== Stored items ==

━━━━━━━━━━━━━━━━

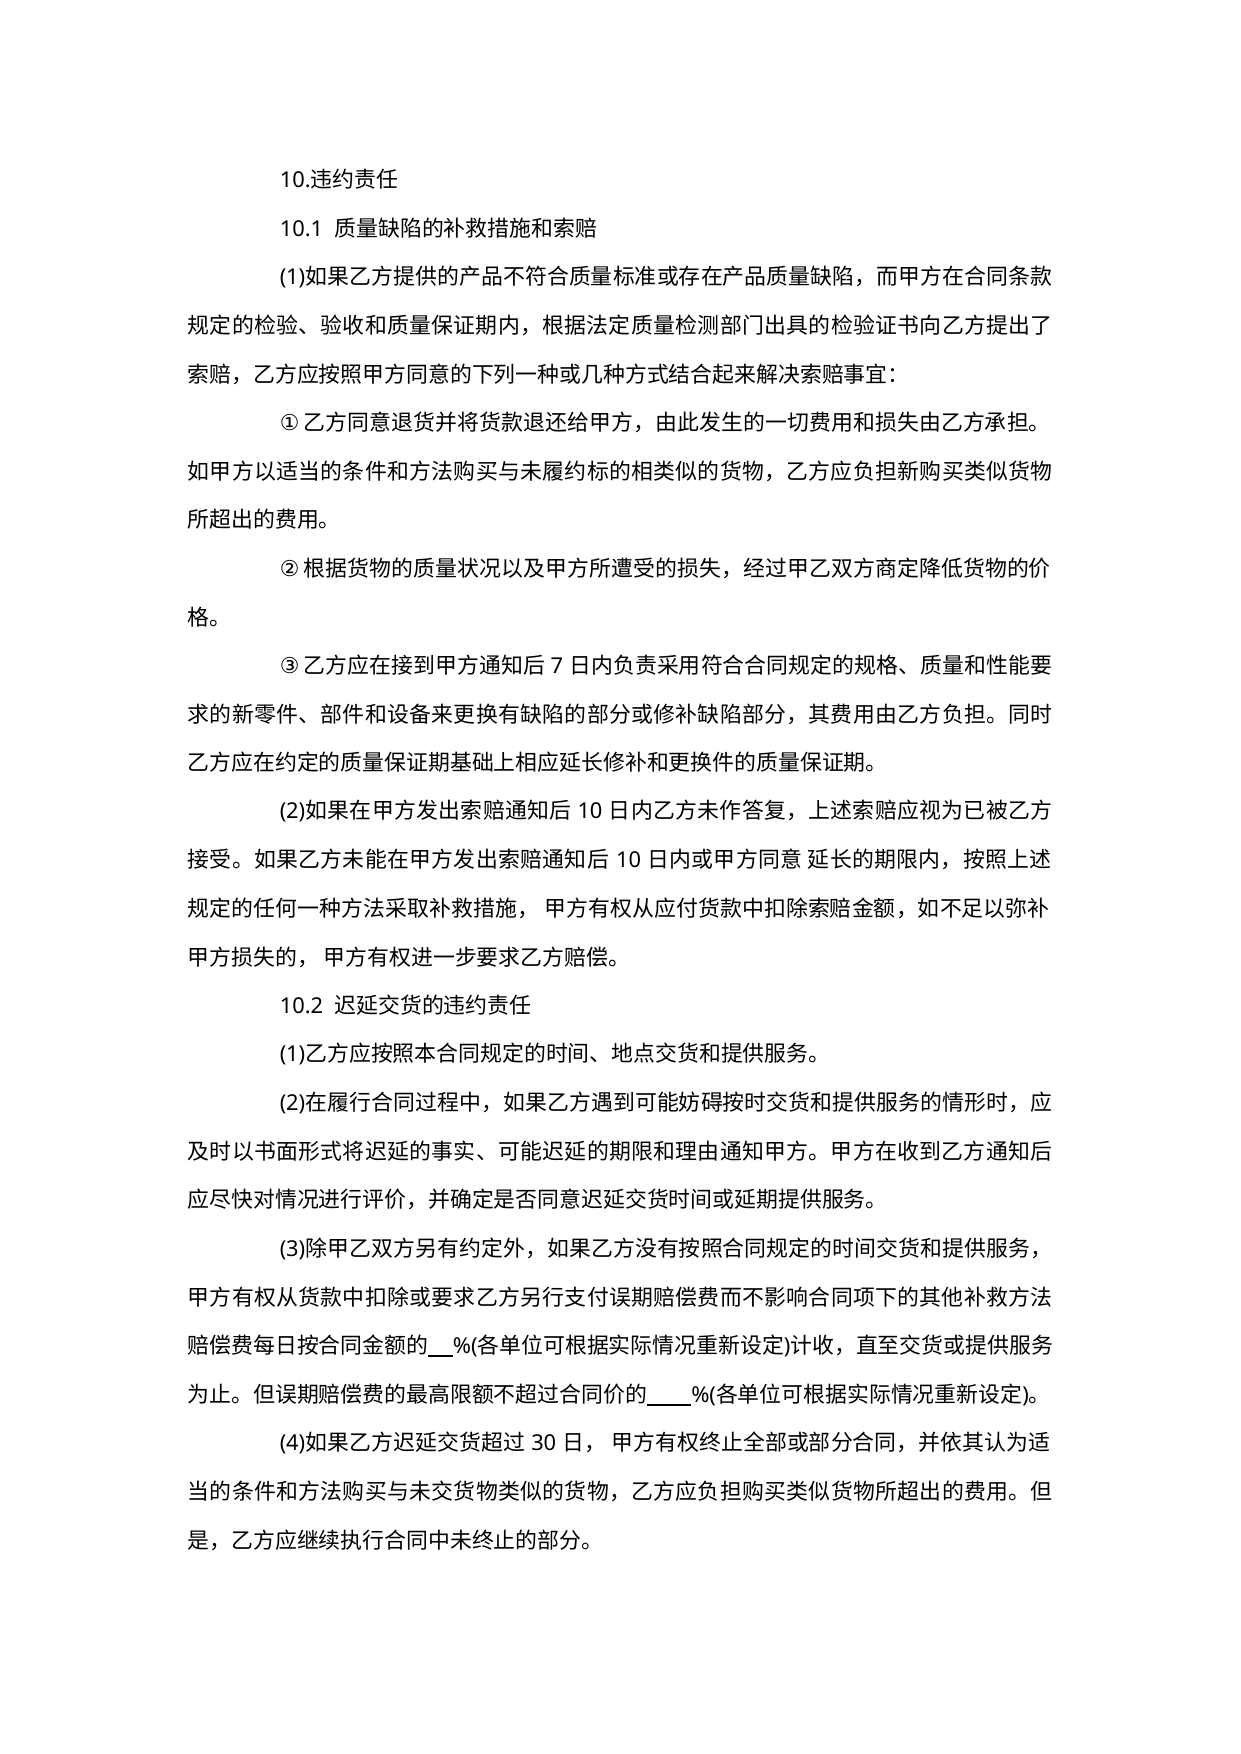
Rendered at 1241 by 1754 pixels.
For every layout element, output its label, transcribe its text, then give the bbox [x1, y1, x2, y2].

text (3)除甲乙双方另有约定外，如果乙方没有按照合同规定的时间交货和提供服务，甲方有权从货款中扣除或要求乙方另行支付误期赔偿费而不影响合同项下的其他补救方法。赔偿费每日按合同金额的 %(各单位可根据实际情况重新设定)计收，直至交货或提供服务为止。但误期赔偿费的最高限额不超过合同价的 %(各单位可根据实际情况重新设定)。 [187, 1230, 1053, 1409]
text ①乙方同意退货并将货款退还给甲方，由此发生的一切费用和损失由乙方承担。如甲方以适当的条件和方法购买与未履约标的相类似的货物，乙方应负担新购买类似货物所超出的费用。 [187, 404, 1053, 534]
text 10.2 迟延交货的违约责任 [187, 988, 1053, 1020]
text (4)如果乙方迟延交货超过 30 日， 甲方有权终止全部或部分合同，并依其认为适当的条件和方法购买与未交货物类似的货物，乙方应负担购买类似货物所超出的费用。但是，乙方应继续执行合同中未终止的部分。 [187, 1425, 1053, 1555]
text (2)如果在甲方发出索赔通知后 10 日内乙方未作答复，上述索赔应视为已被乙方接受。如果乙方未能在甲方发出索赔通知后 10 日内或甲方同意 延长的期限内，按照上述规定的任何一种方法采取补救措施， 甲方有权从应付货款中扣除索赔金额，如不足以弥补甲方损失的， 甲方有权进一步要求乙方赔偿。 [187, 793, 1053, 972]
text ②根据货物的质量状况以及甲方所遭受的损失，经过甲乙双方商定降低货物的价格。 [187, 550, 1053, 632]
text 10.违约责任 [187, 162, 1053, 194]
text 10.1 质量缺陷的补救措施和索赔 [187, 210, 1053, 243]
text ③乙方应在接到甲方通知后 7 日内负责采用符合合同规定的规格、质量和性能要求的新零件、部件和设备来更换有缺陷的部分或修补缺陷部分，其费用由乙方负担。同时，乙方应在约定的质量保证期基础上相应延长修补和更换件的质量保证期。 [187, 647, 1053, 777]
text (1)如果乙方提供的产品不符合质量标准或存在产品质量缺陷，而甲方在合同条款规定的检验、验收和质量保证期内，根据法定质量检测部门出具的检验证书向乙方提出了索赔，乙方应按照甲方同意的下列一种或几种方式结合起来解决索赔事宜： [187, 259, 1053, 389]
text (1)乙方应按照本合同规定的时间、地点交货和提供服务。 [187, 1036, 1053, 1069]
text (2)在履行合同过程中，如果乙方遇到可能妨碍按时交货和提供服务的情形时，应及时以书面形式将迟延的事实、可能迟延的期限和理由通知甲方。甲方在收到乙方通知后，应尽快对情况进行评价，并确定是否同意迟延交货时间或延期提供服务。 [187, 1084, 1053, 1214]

━━━━━━━━━━━━━━━━

== Activity ==
Give back every entry in its exact wording, leaving the pictures out.

== Output below ==
Rendered at 1241 by 1754 pixels.
For every layout element, output its label, transcribe its text, then give the bbox [x1, y1, x2, y2].

text (3)除甲乙双方另有约定外，如果乙方没有按照合同规定的时间交货和提供服务，甲方有权从货款中扣除或要求乙方另行支付误期赔偿费而不影响合同项下的其他补救方法。赔偿费每日按合同金额的 %(各单位可根据实际情况重新设定)计收，直至交货或提供服务为止。但误期赔偿费的最高限额不超过合同价的 %(各单位可根据实际情况重新设定)。 [187, 1230, 1053, 1409]
text ①乙方同意退货并将货款退还给甲方，由此发生的一切费用和损失由乙方承担。如甲方以适当的条件和方法购买与未履约标的相类似的货物，乙方应负担新购买类似货物所超出的费用。 [187, 404, 1053, 534]
text 10.2 迟延交货的违约责任 [187, 988, 1053, 1020]
text (4)如果乙方迟延交货超过 30 日， 甲方有权终止全部或部分合同，并依其认为适当的条件和方法购买与未交货物类似的货物，乙方应负担购买类似货物所超出的费用。但是，乙方应继续执行合同中未终止的部分。 [187, 1425, 1053, 1555]
text (2)如果在甲方发出索赔通知后 10 日内乙方未作答复，上述索赔应视为已被乙方接受。如果乙方未能在甲方发出索赔通知后 10 日内或甲方同意 延长的期限内，按照上述规定的任何一种方法采取补救措施， 甲方有权从应付货款中扣除索赔金额，如不足以弥补甲方损失的， 甲方有权进一步要求乙方赔偿。 [187, 793, 1053, 972]
text ②根据货物的质量状况以及甲方所遭受的损失，经过甲乙双方商定降低货物的价格。 [187, 550, 1053, 632]
text 10.违约责任 [187, 162, 1053, 194]
text 10.1 质量缺陷的补救措施和索赔 [187, 210, 1053, 243]
text ③乙方应在接到甲方通知后 7 日内负责采用符合合同规定的规格、质量和性能要求的新零件、部件和设备来更换有缺陷的部分或修补缺陷部分，其费用由乙方负担。同时，乙方应在约定的质量保证期基础上相应延长修补和更换件的质量保证期。 [187, 647, 1053, 777]
text (1)如果乙方提供的产品不符合质量标准或存在产品质量缺陷，而甲方在合同条款规定的检验、验收和质量保证期内，根据法定质量检测部门出具的检验证书向乙方提出了索赔，乙方应按照甲方同意的下列一种或几种方式结合起来解决索赔事宜： [187, 259, 1053, 389]
text (1)乙方应按照本合同规定的时间、地点交货和提供服务。 [187, 1036, 1053, 1069]
text (2)在履行合同过程中，如果乙方遇到可能妨碍按时交货和提供服务的情形时，应及时以书面形式将迟延的事实、可能迟延的期限和理由通知甲方。甲方在收到乙方通知后，应尽快对情况进行评价，并确定是否同意迟延交货时间或延期提供服务。 [187, 1084, 1053, 1214]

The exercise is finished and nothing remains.